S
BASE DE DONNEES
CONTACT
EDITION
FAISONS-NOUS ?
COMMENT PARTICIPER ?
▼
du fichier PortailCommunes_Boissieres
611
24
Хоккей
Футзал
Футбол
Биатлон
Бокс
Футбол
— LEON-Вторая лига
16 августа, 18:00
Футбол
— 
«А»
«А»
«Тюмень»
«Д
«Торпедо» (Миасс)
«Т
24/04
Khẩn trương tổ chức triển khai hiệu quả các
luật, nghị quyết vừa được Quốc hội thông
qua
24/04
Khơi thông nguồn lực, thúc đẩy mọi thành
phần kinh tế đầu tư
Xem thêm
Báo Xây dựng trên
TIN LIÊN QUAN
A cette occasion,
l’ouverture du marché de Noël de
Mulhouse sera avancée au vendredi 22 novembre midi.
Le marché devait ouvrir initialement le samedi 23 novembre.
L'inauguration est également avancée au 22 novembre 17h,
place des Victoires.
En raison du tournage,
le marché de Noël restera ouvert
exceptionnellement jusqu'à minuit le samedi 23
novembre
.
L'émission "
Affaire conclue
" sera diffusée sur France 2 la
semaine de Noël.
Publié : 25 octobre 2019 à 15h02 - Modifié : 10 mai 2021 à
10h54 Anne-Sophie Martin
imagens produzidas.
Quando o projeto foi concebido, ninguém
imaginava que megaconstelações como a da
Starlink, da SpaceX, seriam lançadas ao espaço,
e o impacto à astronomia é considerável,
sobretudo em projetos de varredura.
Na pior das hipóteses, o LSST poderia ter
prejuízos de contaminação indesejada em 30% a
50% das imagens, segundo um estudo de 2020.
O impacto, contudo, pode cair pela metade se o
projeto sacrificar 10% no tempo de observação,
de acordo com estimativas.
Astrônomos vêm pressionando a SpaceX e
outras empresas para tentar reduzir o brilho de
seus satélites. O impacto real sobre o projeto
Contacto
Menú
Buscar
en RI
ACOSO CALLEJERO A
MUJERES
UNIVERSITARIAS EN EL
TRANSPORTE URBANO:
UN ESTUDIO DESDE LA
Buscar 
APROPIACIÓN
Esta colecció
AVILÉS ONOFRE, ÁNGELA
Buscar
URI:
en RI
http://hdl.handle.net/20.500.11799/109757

◇ ◇ ◇ ◇ ◇ ◇ ◇

#### [Task objective]
Scanning the listing, tally the lines with "thông" in them and state the number by itself.

#### [Written answer]
2